The Athletic reported the cities on Tkachuk’s list included St. Louis, Vegas, Florida, Nashville, and Dallas. From Gavin Group, the effective tax rate on a hypothetical $10M AAV contract would be 47.66% in Calgary, 43.14% in St. Louis, and 36.64% in all other cities listed, all being in states without state taxes. That’s a significant difference to the tune of an extra million dollars between Calgary versus the other cities.
However, Sportsnet’s Eric Francis tweeted that the list is inaccurate. The degree of inaccuracy isn’t known, but if at least a few of these cities are in fact on Tkachuk’s list, it would suggest that take-home money is indeed playing a big role in Tkachuk’s decision to move on from Calgary.

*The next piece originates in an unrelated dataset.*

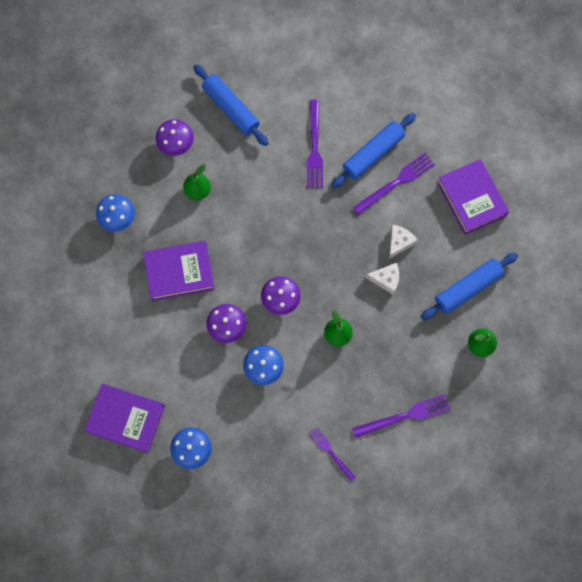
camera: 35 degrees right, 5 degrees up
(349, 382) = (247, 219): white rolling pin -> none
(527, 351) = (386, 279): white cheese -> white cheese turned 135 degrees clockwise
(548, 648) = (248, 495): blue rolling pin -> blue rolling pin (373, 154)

No matter the situation and final destination, Tkachuk would likely alleviate himself a lot of tax burdens playing in the States as most of the Canadian cities end up with the highest effective tax rates for salaries in Tkachuk’s expected range.
Bidding farewell to Tkachuk
If a trade for Tkachuk really is imminent, then his time as a Flame was far shorter than anyone would have liked. Clocking in 431 career games with 152 goals and 230 assists, the 2016 sixth overall pick brought an incredible on-ice presence to the Flames for the past six years. He was one of the best players to come out of that draft class, behind only Auston Matthews as a top point producer.
Only Tkachuk truly knows why he doesn’t want to stay in Calgary. Whether he chooses to share it in the future or not, the Flames now have to deal with the hand they’re dealt.
Calgary is tasked with navigating an even more treacherous offseason to figure out the direction for the club in 2022–23. Without neither Gaudreau nor Tkachuk, retooling is nearly impossible, and rebuilding becomes nearly inevitable. Whether or not the Flames’ management sees it this way is a different issue, but either way, good luck, Calgary.